L’arrêt de la Cour de cassation écarte l’allocataire unique pour le CMG en résidence alternée
La résidence alternée conduit à apprécier concrètement lequel des parents assume la charge de l’enfant. En matière de prestations familiales, lorsque des parents séparés exercent conjointement l’autorité parentale et accueillent effectivement l’enfant de manière équivalente, chacun doit être regardé comme supportant sa charge effective et permanente. Une prestation ne peut alors être refusée à l’un d’eux au seul motif qu’elle est déjà versée à l’autre, sauf obstacle législatif propre à cette prestation ou nécessité d’une intervention du législateur.
Pourquoi la cour d’appel avait-elle appliqué le principe de l’allocataire unique ?
Après la séparation de ses parents, les enfants avaient résidé alternativement chez chacun d’eux pendant plusieurs mois. Le père avait demandé à la caisse d’allocations familiales le versement rétroactif du complément de libre choix du mode de garde pour cette période. Composante de la prestation d’accueil du jeune enfant, le CMG couvre notamment une partie des dépenses liées à l’emploi d’un assistant maternel agréé ou d’une personne chargée de garder l’enfant.
La caisse ayant refusé cette attribution, le père avait saisi la juridiction compétente en matière de sécurité sociale. La cour d’appel avait toutefois rejeté sa demande : la mère possédant alors la qualité d’allocataire, le principe de l’unicité de l’allocataire excluait, selon elle, tout droit du père au CMG pour les mêmes enfants et la même période.
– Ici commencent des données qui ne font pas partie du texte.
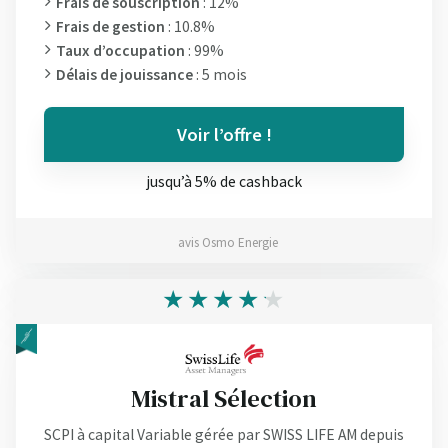
Frais de souscription
: 12%
Frais de gestion
: 10.8%
Taux d’occupation
: 99%
Délais de jouissance
: 5 mois
Voir l’offre !
jusqu’à 5% de cashback
avis Osmo Energie
Mistral Sélection
SCPI à capital Variable gérée par SWISS LIFE AM depuis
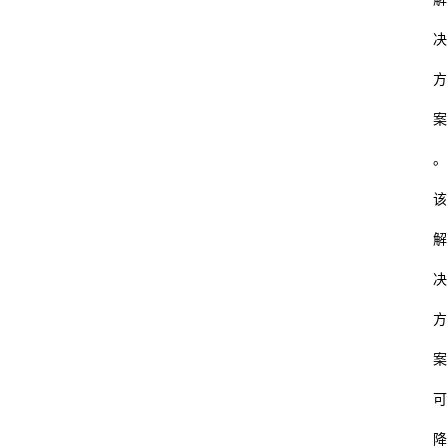
决
方
案
。
该
解
决
方
案
可
降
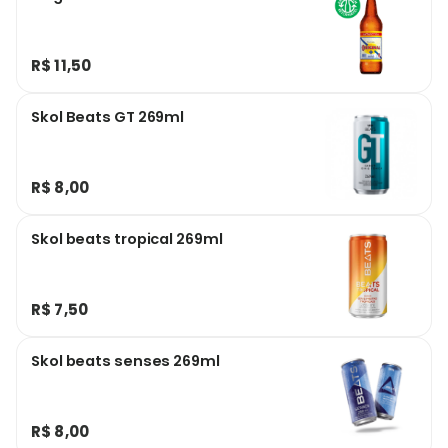
R$ 11,50
Skol Beats GT 269ml
R$ 8,00
Skol beats tropical 269ml
R$ 7,50
Skol beats senses 269ml
R$ 8,00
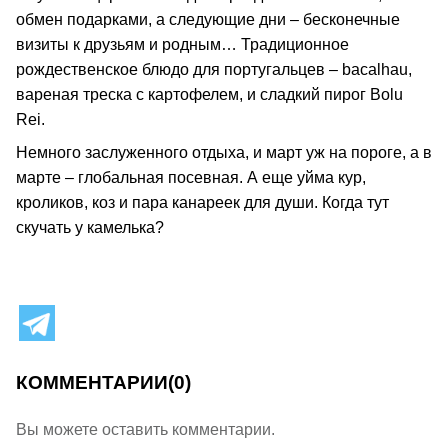
обмен подарками, а следующие дни – бесконечные
визиты к друзьям и родным… Традиционное
рождественское блюдо для португальцев – bacalhau,
вареная треска с картофелем, и сладкий пирог Bolu
Rei.
Немного заслуженного отдыха, и март уж на пороге, а в
марте – глобальная посевная. А еще уйма кур,
кроликов, коз и пара канареек для души. Когда тут
скучать у камелька?
КОММЕНТАРИИ
(0)
Вы можете оставить комментарии.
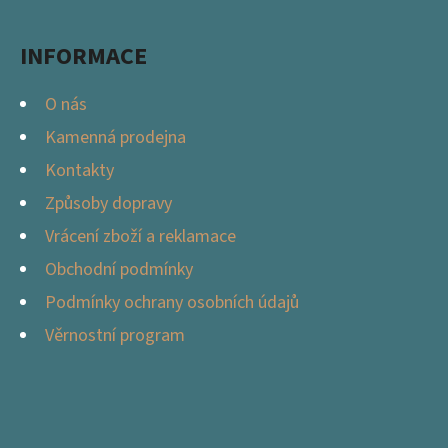
T
Í
D
INFORMACE
O
P
O nás
O
Kamenná prodejna
R
Kontakty
U
Č
Způsoby dopravy
U
Vrácení zboží a reklamace
J
Obchodní podmínky
E
M
Podmínky ochrany osobních údajů
E
Věrnostní program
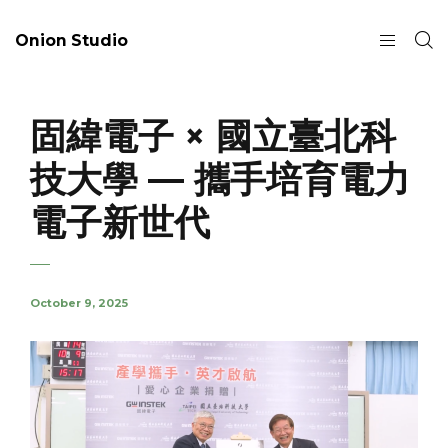
Onion Studio
固緯電子 × 國立臺北科
技大學 — 攜手培育電力
電子新世代
October 9, 2025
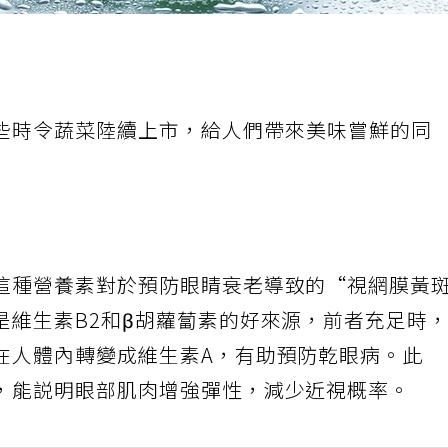
些時令蔬菜陸續上市，給人們帶來美味嘗鮮的同
這種營養素對於預防眼睛衰老導致的“視網膜黃
是維生素B2和β胡蘿蔔素的好來源，前者充足時
在人體內轉變成維生素A，有助預防乾眼病。此
，能説明眼部肌肉增強彈性，減少近視概率。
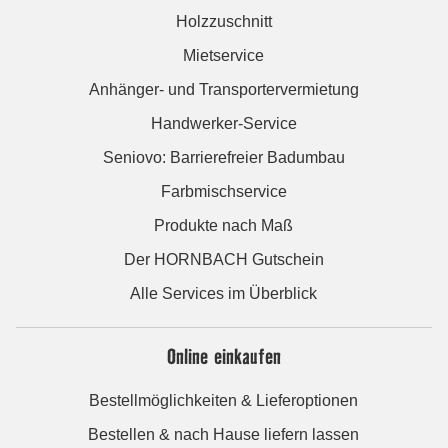
Holzzuschnitt
Mietservice
Anhänger- und Transportervermietung
Handwerker-Service
Seniovo: Barrierefreier Badumbau
Farbmischservice
Produkte nach Maß
Der HORNBACH Gutschein
Alle Services im Überblick
Online einkaufen
Bestellmöglichkeiten & Lieferoptionen
Bestellen & nach Hause liefern lassen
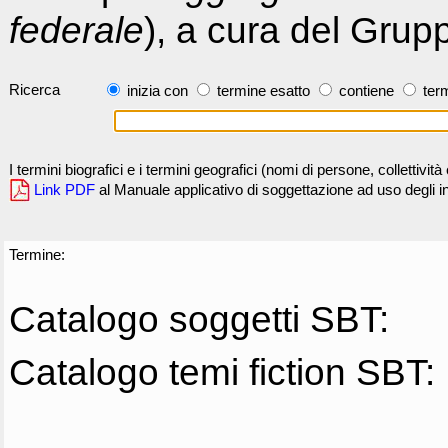
federale
), a cura del Grup
Ricerca
inizia con
termine esatto
contiene
term
I termini biografici e i termini geografici (nomi di persone, collettivi
Link PDF
al Manuale applicativo di soggettazione ad uso degli ind
Termine:
Catalogo soggetti SBT:
Catalogo temi fiction SBT:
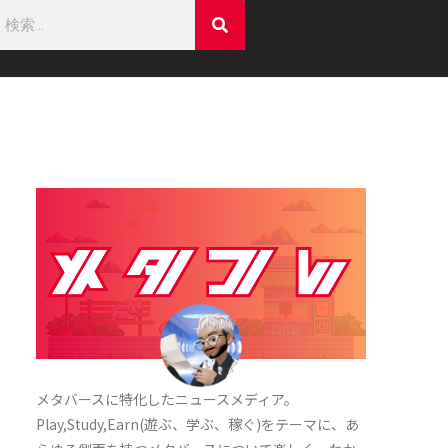
メタバースに特化したニュースメディア。
Play,Study,Earn(遊ぶ、学ぶ、稼ぐ)をテーマに
、あ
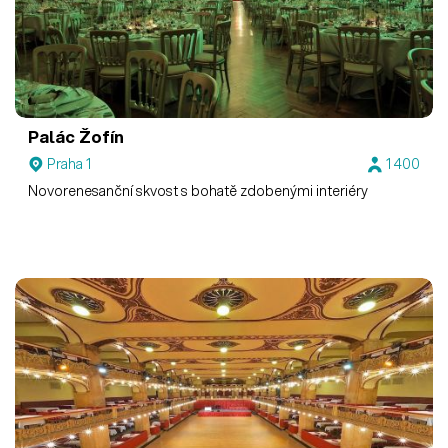
Palác Žofín
Praha 1
1 400
Novorenesanční skvost s bohatě zdobenými interiéry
Comment l’arrêt de la Cour de cassation écarte-t-il cet obstacle ?
La Cour de cassation censure ce raisonnement. Elle rappelle que chaque parent assume la charge effective et permanente de l’enfant lorsque la résidence alternée est réellement mise en œuvre dans des conditions équivalentes. La désignation de l’un d’eux comme allocataire ne suffit donc pas à priver l’autre d’une prestation familiale.
Cette solution vaut pour le CMG, dont les dispositions législatives n’interdisent pas l’attribution à chacun des parents séparés remplissant ses conditions. Son bénéfice ne saurait dès lors être écarté uniquement parce que l’autre parent le perçoit déjà.
Pourquoi la règle réglementaire de l’allocataire unique demeure-t-elle inopérante ?
L’arrêt prolonge la solution précédemment retenue par le Conseil d’État : une règle réglementaire instituant un allocataire unique ne peut restreindre le droit légalement reconnu aux personnes supportant effectivement et durablement la charge de l’enfant. En présence d’une résidence alternée effective et équivalente, chaque parent peut ainsi prétendre au CMG, sous réserve de satisfaire aux conditions propres à cette prestation.